Most players know the “8-ever, 9 never” rule for finding the missing queen, playing a nine-card suit. The image below shows why this rule works. (Click to expand. Type Esc to return, or click the “x” in the upper right corner.)
The odds of success range from about 50% to about 58% for the four strategies. The two best options require playing one top honor and then leading up toward the remaining top honor. The finesse and the drop strategies are less than 2% apart in their original odds of success. However, assuming that you have now seen all the small cards, the current odds have become 12 to 11 for the drop. The difference is 4 %. You arrive at this by taking 20.35% vs 18.65% for the two remaining original cases. The current probabilities are
.2035/(.2035+.1865) =.522 (or 12/23) and
.1865/(.2035+.1865) =.478 (or 11/23) .
The finesse at this moment is no longer quite a 50% proposition even though it rated as 56% when you began. Perhaps you wonder where the number 23 came from in the odds.
The law of “vacant places,” or sometimes “vacant spaces,” says that the odds of finding a single particular card, a “black pearl,” are proportional to the number of “vacant spaces” in each concealed hand. Each of those hands start with 13 cards. From 13, you subtract the number of cards in each suit for which the distribution is completely known. In the key suit, when you are down to the missing “black pearl,” having located all the other cards, you can subtract those other cards from the concealed hands.
At the decision point, you have seen all the missing spot cards in the key suit. This tells you that the number of vacant places is 13-2=11 in the hand in front of your honor and 13-1=12 behind your honor, so it is better to play for the drop. Suppose you play several cards in other suits before you tackle the key suit. If you do not learn any complete distributions of other suits, you still use 13-2 and 13-1 at the decision point.

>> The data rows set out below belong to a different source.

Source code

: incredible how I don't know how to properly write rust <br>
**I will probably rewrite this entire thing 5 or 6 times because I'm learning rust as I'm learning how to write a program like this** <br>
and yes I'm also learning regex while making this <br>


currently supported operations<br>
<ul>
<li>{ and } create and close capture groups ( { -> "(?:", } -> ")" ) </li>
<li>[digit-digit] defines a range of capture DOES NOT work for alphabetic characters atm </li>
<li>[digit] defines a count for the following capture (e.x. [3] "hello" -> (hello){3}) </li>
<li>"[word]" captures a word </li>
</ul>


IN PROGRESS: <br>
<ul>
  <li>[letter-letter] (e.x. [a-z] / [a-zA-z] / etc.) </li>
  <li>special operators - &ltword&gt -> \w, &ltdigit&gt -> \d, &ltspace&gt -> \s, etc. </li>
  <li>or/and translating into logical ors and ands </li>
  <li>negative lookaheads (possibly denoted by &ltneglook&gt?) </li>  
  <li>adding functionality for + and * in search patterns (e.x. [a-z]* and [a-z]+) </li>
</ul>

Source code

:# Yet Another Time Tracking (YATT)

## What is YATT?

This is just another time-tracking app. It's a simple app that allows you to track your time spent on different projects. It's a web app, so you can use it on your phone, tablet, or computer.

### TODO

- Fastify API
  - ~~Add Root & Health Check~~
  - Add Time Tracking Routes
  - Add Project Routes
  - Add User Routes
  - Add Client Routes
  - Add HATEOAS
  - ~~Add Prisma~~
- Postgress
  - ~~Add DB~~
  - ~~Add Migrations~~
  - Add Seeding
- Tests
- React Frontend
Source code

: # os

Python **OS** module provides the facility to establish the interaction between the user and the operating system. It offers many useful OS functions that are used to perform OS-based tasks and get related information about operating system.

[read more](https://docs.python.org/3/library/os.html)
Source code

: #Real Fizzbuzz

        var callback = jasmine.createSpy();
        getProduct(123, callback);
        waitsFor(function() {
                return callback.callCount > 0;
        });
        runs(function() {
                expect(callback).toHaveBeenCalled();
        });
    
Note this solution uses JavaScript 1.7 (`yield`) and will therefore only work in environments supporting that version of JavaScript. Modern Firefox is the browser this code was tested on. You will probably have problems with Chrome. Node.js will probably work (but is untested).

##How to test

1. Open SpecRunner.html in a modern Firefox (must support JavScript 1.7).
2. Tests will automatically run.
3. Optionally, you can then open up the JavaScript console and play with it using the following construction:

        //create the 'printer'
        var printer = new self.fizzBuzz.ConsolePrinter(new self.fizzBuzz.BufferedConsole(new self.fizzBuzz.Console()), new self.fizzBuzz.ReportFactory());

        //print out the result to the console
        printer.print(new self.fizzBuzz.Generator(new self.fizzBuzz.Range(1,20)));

Suppose the opponent behind your honors has made an overcall, and his partner has raised. You can infer that the suit suit is divided 5-3, with the five cards behind your honors. At the decision point the number of vacant places in front of your honor is 13-2-3 = 8. Behind your honor the number of vacant places is 13-1-5 = 7. This tells you that the odds now favor the finesse by 8 to 7, or about 6.7%. Often a preemptive bid will shift the odds in favor of a finesse.
When considering vacant spaces, you cannot include suits for which you have seen some, but not all cards played. You must know (or choose to assume) the complete distribution of the suits you include. In the key suit, having seen all the spot cards, you can imagine that they constitute a “fifth suit.” for which you know the distribution.
Knowing the complete distribution of one or more side suits in which the defender behind your key-suit honors holds a total of two more cards than his partner tips the balance in favor of the finesse at the final decision point. This assumes you have no other reason to place the missing queen with the opponent holding the 5-carder.